Fallacieux idéalisme
Dans Le Hussard, son premier roman - la version originale date de 1983, mais l'écrivain, qui vient de récupérer les droits d'un texte dont l'édition l'avait laissé insatisfait, l'a repris -, Arturo Pérez-Reverte s'attache à éradiquer le germe romantique de l'héroïsme. Reporter de guerre, il n'a pas encore choisi de se consacrer à la littérature, mais, recru d'horreurs, il entend pulvériser le fallacieux idéalisme d'une jeunesse aveuglée par la gloriole. Foin des uniformes rutilants, des charges caracolantes et des nimbes solaires. Durant les quelques heures du récit, le temps vire de l'incertain ("Les sabots des chevaux arrachaient des mottes de terre mouillée qui rejaillissaient sur les cavaliers suivants. En un sens, Frédéric préférait cela à la poussière qui s'élevait d'une terre trop sèche, faisant suffoquer cavaliers et montures et brouillant la vue pendant la marche") à l'exécrable ("Ainsi, c'était cela. De la boue aux genoux et du sang sur le ventre, la stupéfaction peinte sur les traits des morts, des cadavres dépouillés, de la pluie et des ennemis invisibles dont seule la fumée de leurs tirs indiquait la présence. La guerre anonyme et sale. Il n'y avait pas la moindre trace de gloire sur le soldat qui gémissait, la tête bandée et la figure dans les mains, ni sur l'autre blessé qui contemplait ses tripes répandues comme on formule un reproche"). Le climat adapté à la boucherie.

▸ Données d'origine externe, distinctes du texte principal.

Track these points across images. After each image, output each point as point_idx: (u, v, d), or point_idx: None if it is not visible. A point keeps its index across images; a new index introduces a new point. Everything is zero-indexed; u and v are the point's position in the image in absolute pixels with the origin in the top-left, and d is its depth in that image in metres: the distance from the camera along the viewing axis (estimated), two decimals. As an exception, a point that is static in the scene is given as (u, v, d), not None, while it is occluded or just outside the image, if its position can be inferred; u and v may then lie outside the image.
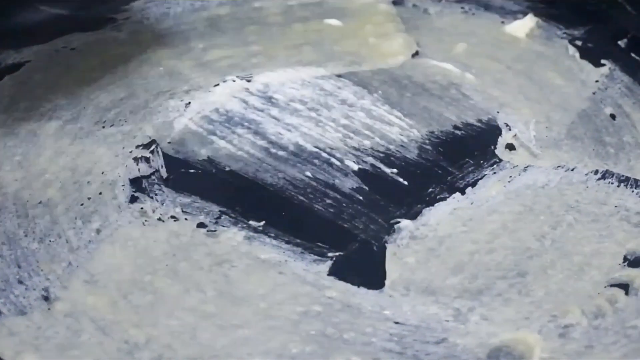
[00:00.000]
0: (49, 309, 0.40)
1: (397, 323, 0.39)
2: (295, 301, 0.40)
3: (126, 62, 0.56)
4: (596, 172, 0.47)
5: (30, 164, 0.48)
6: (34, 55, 0.56)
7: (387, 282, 0.41)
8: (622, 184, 0.46)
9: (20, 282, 0.41)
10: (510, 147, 0.48)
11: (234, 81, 0.54)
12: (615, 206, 0.45)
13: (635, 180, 0.46)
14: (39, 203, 0.45)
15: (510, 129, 0.49)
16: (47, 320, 0.40)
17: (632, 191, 0.46)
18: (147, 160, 0.48)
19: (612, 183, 0.46)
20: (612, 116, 0.50)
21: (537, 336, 0.38)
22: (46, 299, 0.40)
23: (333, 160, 0.48)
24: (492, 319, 0.39)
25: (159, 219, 0.44)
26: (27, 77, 0.54)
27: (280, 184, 0.46)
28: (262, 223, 0.44)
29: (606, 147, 0.48)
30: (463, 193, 0.46)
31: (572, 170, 0.47)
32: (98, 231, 0.44)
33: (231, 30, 0.59)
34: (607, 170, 0.47)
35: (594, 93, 0.52)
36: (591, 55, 0.55)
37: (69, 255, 0.43)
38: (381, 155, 0.48)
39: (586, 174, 0.47)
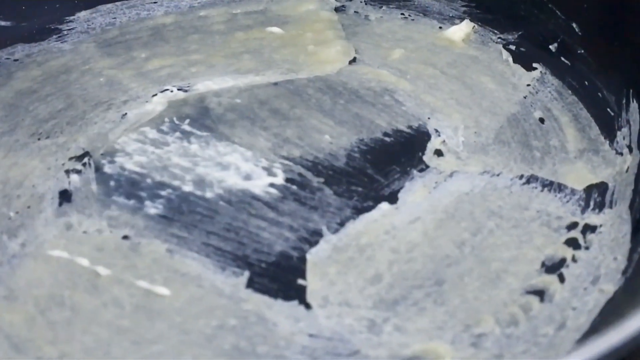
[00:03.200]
0: (-34, 326, 0.38)
1: (311, 336, 0.37)
2: (211, 314, 0.38)
3: (68, 73, 0.54)
4: (521, 176, 0.45)
5: (-37, 177, 0.46)
6: (-24, 68, 0.54)
7: (305, 294, 0.39)
8: (545, 189, 0.44)
9: (-60, 300, 0.39)
10: (439, 153, 0.46)
11: (172, 91, 0.52)
12: (537, 211, 0.43)
13: (559, 185, 0.44)
14: (-33, 217, 0.43)
15: (439, 135, 0.47)
16: (-36, 338, 0.38)
17: (555, 196, 0.44)
18: (78, 172, 0.46)
19: (536, 188, 0.44)
20: (541, 120, 0.49)
21: (448, 346, 0.36)
22: (-36, 316, 0.39)
23: (261, 169, 0.45)
24: (405, 329, 0.37)
25: (84, 232, 0.42)
26: (-33, 90, 0.52)
27: (207, 195, 0.44)
28: (185, 235, 0.42)
29: (532, 151, 0.47)
30: (387, 201, 0.43)
31: (498, 175, 0.45)
32: (23, 245, 0.42)
33: (174, 39, 0.57)
34: (532, 175, 0.45)
35: (524, 97, 0.50)
36: (523, 59, 0.53)
37: (-8, 270, 0.41)
38: (309, 164, 0.46)
39: (511, 179, 0.45)
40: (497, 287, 0.39)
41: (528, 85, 0.51)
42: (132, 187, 0.45)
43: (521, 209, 0.43)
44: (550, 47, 0.52)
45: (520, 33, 0.54)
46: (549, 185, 0.44)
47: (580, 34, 0.51)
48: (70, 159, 0.47)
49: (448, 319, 0.38)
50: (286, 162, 0.46)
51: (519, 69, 0.52)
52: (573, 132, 0.48)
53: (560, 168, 0.45)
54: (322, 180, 0.45)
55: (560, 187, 0.44)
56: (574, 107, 0.49)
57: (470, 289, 0.39)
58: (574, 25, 0.51)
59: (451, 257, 0.40)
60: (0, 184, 0.46)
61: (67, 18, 0.58)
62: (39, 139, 0.48)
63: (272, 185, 0.45)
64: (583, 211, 0.43)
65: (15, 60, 0.55)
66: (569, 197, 0.44)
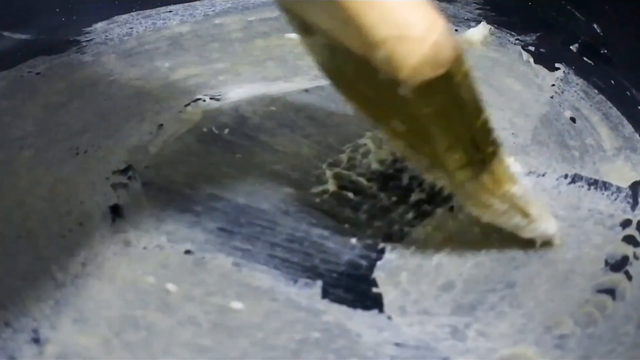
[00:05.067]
0: (40, 352, 0.35)
1: (397, 345, 0.35)
2: (292, 328, 0.36)
3: (93, 85, 0.51)
4: (566, 176, 0.44)
5: (6, 195, 0.42)
6: (0, 82, 0.50)
7: (382, 303, 0.37)
8: (592, 187, 0.43)
9: (7, 325, 0.36)
10: (482, 155, 0.44)
11: (204, 101, 0.49)
12: (589, 210, 0.42)
13: (604, 183, 0.43)
14: (19, 237, 0.40)
15: (478, 137, 0.46)
16: (39, 365, 0.35)
17: (602, 194, 0.43)
18: (124, 186, 0.43)
19: (582, 187, 0.43)
20: (572, 119, 0.47)
21: (535, 349, 0.35)
22: (36, 341, 0.35)
23: (311, 178, 0.43)
24: (488, 334, 0.36)
25: (144, 248, 0.40)
26: (-7, 105, 0.49)
27: (263, 207, 0.42)
28: (249, 248, 0.39)
29: (571, 150, 0.45)
30: (443, 206, 0.42)
31: (543, 175, 0.44)
32: (83, 265, 0.39)
33: (194, 48, 0.54)
34: (575, 174, 0.44)
35: (551, 97, 0.49)
36: (545, 60, 0.51)
37: (56, 292, 0.38)
38: (358, 170, 0.44)
39: (557, 179, 0.43)
40: (567, 287, 0.38)
41: (552, 85, 0.50)
42: (185, 200, 0.42)
43: (573, 208, 0.42)
44: (571, 47, 0.51)
45: (538, 34, 0.53)
46: (594, 184, 0.43)
47: (602, 34, 0.50)
48: (114, 172, 0.44)
49: (527, 322, 0.36)
50: (335, 169, 0.44)
51: (541, 69, 0.51)
52: (606, 130, 0.47)
53: (601, 167, 0.44)
54: (374, 186, 0.43)
55: (605, 185, 0.43)
56: (602, 106, 0.48)
57: (542, 290, 0.37)
58: (595, 26, 0.50)
59: (517, 260, 0.39)
60: (47, 201, 0.42)
61: (84, 29, 0.55)
62: (77, 154, 0.45)
63: (325, 193, 0.42)
64: (633, 208, 0.42)
65: (38, 73, 0.51)
66: (616, 195, 0.42)
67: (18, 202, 0.42)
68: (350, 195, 0.42)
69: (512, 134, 0.46)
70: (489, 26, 0.54)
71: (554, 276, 0.38)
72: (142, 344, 0.35)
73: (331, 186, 0.43)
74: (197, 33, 0.56)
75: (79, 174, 0.44)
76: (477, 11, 0.55)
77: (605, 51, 0.49)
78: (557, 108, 0.48)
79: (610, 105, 0.48)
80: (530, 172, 0.44)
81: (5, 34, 0.53)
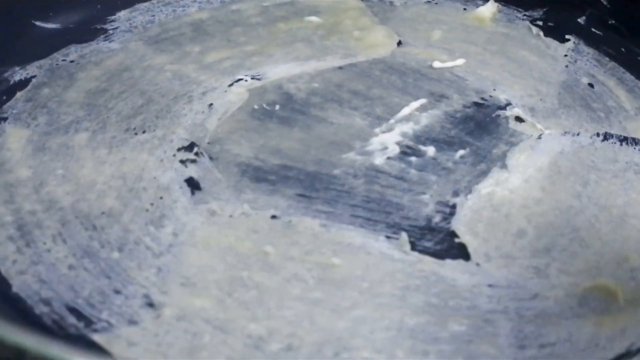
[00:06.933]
0: (158, 315, 0.37)
1: (490, 286, 0.39)
2: (393, 278, 0.39)
3: (130, 70, 0.52)
4: (598, 134, 0.48)
5: (76, 176, 0.44)
6: (38, 70, 0.52)
7: (467, 251, 0.41)
8: (623, 143, 0.48)
9: (117, 292, 0.38)
10: (519, 119, 0.49)
11: (246, 80, 0.51)
12: (626, 162, 0.46)
13: (633, 139, 0.48)
14: (102, 213, 0.42)
15: (511, 104, 0.50)
16: (162, 327, 0.37)
17: (634, 148, 0.47)
18: (193, 162, 0.45)
19: (615, 143, 0.48)
20: (591, 85, 0.52)
21: (613, 281, 0.39)
22: (151, 305, 0.37)
23: (371, 146, 0.46)
24: (568, 271, 0.40)
25: (231, 217, 0.42)
26: (36, 92, 0.50)
27: (333, 172, 0.45)
28: (331, 210, 0.42)
29: (596, 112, 0.50)
30: (498, 165, 0.46)
31: (578, 135, 0.48)
32: (174, 235, 0.41)
33: (219, 33, 0.56)
34: (606, 132, 0.48)
35: (566, 66, 0.54)
36: (554, 33, 0.56)
37: (155, 261, 0.40)
38: (412, 136, 0.47)
39: (590, 137, 0.48)
40: (625, 228, 0.42)
41: (565, 55, 0.55)
42: (257, 171, 0.45)
43: (611, 161, 0.46)
44: (579, 20, 0.56)
45: (545, 9, 0.57)
46: (625, 140, 0.48)
47: (609, 6, 0.55)
48: (179, 149, 0.46)
49: (599, 259, 0.40)
50: (391, 136, 0.47)
51: (552, 42, 0.56)
52: (624, 93, 0.51)
53: (627, 125, 0.49)
54: (431, 149, 0.46)
55: (635, 141, 0.48)
56: (616, 72, 0.53)
57: (604, 232, 0.42)
58: (602, -1, 0.55)
59: (575, 207, 0.43)
60: (120, 179, 0.44)
61: (109, 18, 0.57)
62: (135, 134, 0.47)
63: (389, 158, 0.46)
64: (664, 160, 0.47)
65: (72, 61, 0.53)
66: (647, 149, 0.47)
67: (90, 181, 0.44)
68: (412, 158, 0.46)
69: (540, 99, 0.51)
70: (496, 4, 0.58)
71: (611, 220, 0.43)
72: (256, 301, 0.38)
73: (392, 151, 0.46)
74: (218, 19, 0.58)
75: (144, 152, 0.46)
76: (484, -10, 0.60)
77: (614, 21, 0.54)
78: (574, 75, 0.53)
79: (624, 70, 0.53)
80: (565, 132, 0.48)
81: (37, 23, 0.54)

"L'univers apparaissait à Frédéric plus sombre que jamais dans cette journée (...). Un moment, il voulut imaginer que tout aurait été différent si, au lieu de cette voûte grise, de la pluie et de la boue qui commençait à se former sous les jambes de Noirot, la terre avait été sèche, le ciel bleu et le soleil éclatant. Mais il ne put s'accrocher longtemps à cette idée ; même un jour lumineux du printemps le plus radieux n'aurait pu adoucir l'horreur des images qui jalonnaient le chemin de Frédéric vers la gloire."

Avec une science consommée, Pérez-Reverte compose un lamento déchirant sur la nocive illusion qui alimente les festins du Moloch moderne. Naguère choléra métaphorique pour un autre hussard (l'Angelo de Giono), la guerre est ici peinte en pleine gloire. Vaine et terrible. Toile de maître pour la Galerie des batailles.